La capacité d'écoute électronique de l'Agence nationale de sécurité américaine (NSA) a été utilisée à diverses reprises par des employés de l'organisation pour espionner... leurs proches.

Dans une missive transmise lundi au procureur général des États-Unis, Eric Holder, le président de la Commission des affaires judiciaires du Sénat, Charles E. Grassley, demande si ces personnes seront poursuivies.

«Évidemment, la majorité de ceux qui travaillent au sein des communautés du renseignement et de la sécurité nationale sont des personnes dévouées qui respectent les lois et qui méritent notre reconnaissance [...] Il faut toutefois que ceux qui abusent de notre confiance soient tenus responsables de leurs gestes», souligne-t-il.

Le sénateur Grassley rappelle qu'il a adressé une première missive à ce sujet au procureur général en octobre 2013 après que le bureau de l'inspecteur général de la NSA eut décrit dans un rapport une douzaine de cas de cette nature.

Ces révélations faisaient suite à un article du Wall Street Journal qui évoquait le phénomène et l'existence d'un acronyme utilisé à l'interne - LOVEINT - pour décrire la collecte de renseignements personnels sur des proches.



Plusieurs cas

Dans un cas datant de 2011, une employée de la NSA basée à l'étranger a placé sous surveillance le téléphone de son conjoint, lui-même d'origine étrangère, et étudié les renseignements colligés.

Elle a affirmé qu'elle avait l'habitude de procéder de la même manière avec les numéros de personnes rencontrées lors de sorties en société de manière à s'assurer qu'elle ne fréquentait pas des «individus douteux». L'employée a démissionné avant d'être soumise à une sanction disciplinaire.

En 2005, le bureau de l'inspecteur général a été avisé qu'un employé s'était empressé, immédiatement après avoir obtenu l'accès au système de collecte de données, de cibler six courriels utilisés par son ex-conjointe.
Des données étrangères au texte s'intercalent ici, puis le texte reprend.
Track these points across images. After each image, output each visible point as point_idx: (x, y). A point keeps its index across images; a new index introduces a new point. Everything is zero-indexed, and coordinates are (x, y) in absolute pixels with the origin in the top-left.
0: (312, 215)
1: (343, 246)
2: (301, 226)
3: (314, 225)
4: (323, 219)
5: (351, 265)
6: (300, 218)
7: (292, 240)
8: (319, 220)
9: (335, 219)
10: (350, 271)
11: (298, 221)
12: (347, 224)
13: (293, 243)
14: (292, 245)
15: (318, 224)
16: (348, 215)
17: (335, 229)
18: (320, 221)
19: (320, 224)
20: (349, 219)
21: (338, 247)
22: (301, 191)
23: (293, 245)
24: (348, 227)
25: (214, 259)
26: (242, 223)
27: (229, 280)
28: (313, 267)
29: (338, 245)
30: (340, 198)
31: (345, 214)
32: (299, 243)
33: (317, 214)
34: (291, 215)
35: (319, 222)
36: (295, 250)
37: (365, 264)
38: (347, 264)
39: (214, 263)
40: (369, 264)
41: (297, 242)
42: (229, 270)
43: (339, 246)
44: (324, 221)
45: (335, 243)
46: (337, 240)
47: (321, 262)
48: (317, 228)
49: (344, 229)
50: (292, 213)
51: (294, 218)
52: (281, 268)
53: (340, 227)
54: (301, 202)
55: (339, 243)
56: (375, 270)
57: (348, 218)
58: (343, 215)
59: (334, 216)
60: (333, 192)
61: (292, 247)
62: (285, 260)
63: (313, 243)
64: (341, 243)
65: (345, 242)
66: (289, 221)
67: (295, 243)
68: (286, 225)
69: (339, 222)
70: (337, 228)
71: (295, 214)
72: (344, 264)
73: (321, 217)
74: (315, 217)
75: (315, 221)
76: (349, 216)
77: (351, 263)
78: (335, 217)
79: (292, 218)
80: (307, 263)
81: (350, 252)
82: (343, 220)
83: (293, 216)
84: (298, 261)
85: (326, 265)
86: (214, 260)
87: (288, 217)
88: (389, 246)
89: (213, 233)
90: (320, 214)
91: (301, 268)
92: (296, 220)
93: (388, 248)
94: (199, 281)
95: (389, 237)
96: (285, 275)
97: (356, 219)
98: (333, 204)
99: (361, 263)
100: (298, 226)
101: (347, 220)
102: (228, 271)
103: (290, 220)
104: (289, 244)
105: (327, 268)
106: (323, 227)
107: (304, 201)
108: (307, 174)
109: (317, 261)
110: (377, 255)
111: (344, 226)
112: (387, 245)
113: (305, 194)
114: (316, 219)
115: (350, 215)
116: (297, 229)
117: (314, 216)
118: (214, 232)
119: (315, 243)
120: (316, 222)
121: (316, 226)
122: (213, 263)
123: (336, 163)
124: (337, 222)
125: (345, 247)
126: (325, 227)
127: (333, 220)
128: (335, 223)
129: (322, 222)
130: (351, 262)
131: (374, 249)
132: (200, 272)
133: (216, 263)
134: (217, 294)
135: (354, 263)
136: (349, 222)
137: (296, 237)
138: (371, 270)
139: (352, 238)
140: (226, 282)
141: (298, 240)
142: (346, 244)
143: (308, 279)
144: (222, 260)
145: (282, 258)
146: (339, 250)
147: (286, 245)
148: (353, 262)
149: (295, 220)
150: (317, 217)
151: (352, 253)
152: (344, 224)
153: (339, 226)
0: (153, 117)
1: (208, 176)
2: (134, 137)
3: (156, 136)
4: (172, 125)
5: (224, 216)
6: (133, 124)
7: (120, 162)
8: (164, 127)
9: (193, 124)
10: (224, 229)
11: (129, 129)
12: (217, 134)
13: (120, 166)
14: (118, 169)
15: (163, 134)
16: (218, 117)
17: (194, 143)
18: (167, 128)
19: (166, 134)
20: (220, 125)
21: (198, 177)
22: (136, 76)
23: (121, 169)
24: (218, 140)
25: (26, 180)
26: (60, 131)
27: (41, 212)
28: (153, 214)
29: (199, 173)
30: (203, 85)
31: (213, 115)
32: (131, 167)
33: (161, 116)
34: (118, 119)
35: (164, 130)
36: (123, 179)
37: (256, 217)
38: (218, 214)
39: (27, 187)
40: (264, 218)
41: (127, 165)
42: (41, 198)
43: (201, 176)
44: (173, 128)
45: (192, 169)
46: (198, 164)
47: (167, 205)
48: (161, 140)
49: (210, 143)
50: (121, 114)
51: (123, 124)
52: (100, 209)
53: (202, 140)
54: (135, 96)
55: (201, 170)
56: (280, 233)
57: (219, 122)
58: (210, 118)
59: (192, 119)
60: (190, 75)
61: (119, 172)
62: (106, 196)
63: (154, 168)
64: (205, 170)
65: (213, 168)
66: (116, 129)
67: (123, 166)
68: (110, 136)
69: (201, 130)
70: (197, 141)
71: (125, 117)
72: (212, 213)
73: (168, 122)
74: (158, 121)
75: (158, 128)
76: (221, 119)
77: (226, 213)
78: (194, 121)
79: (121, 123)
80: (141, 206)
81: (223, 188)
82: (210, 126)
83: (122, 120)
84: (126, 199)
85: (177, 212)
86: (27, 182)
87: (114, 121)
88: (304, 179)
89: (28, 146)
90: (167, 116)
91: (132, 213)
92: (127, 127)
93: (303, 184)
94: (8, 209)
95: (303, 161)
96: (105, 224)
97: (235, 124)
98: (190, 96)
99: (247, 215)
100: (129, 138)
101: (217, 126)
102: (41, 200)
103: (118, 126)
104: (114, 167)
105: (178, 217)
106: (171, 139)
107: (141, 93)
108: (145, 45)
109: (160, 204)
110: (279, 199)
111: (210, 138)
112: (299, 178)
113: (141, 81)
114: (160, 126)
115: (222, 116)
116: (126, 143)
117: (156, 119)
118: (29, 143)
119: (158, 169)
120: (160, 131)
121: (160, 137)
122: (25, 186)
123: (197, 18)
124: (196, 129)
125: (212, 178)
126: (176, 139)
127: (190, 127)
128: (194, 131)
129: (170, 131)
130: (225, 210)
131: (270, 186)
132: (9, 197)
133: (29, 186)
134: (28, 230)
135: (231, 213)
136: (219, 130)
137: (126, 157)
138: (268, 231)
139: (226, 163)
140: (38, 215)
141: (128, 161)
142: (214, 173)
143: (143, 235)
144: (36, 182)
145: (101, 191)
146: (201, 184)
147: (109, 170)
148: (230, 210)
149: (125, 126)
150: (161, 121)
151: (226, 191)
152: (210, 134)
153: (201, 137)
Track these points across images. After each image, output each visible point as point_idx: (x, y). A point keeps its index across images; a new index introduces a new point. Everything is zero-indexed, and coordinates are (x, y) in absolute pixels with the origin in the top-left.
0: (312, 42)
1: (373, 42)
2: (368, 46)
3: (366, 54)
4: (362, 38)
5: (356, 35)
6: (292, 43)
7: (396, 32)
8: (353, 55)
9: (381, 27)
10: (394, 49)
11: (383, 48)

Il a affirmé qu'il souhaitait simplement s'exercer.

L'homme s'est vu imposer une série de sanctions, notamment une baisse de salaire temporaire.

Dans un autre cas, en 2003, une femme employée par le gouvernement américain à l'étranger a confié à une collègue qu'elle se croyait espionnée par son conjoint, un employé de la NSA. L'enquête subséquente a révélé qu'il avait en fait espionné neuf femmes d'origine étrangère sans aucune raison valable. Lui aussi a démissionné avant d'être sanctionné par les autorités.

Plusieurs des abus ont été révélés par les employés eux-mêmes avant qu'ils ne subissent le test de polygraphe requis pour qu'ils puissent continuer à utiliser les systèmes de collecte de données de l'agence.

Questionnements au Canada

La révélation de telles pratiques au sein de la NSA - qui parle d'un phénomène marginal - suscite des questions au Canada.

Bill Robinson, qui chapeaute un blogue consacré aux services de renseignement du pays, affirme qu'il serait «surprenant que ça ne soit pas arrivé» au sein du Centre de la sécurité des télécommunications (CST), pendant canadien de la NSA.

Difficile d'en avoir le coeur net quand on examine les rapports du Bureau du commissaire du CST, puisque toute référence à un cas de cette nature serait sans doute suffisamment alambiquée pour s'avérer incompréhensible, ironise-t-il.

Le porte-parole du Bureau du commissaire, William Galbraith, a indiqué hier que le CST disposait de mécanismes internes de vérification pour assurer le «bon usage» des systèmes de collecte de renseignements. Il a refusé de dire si ces systèmes étaient suffisamment efficaces pour éviter les abus.

Toute déficience majeure à ce sujet serait signalée sous le sceau de la confidentialité au ministre de la Défense, puisqu'il s'agit de «systèmes classifiés», a-t-il précisé.

La Presse a tenté en vain par ailleurs de savoir du CST si des employés avaient été sanctionnés pour des cas similaires à ceux survenus à la NSA.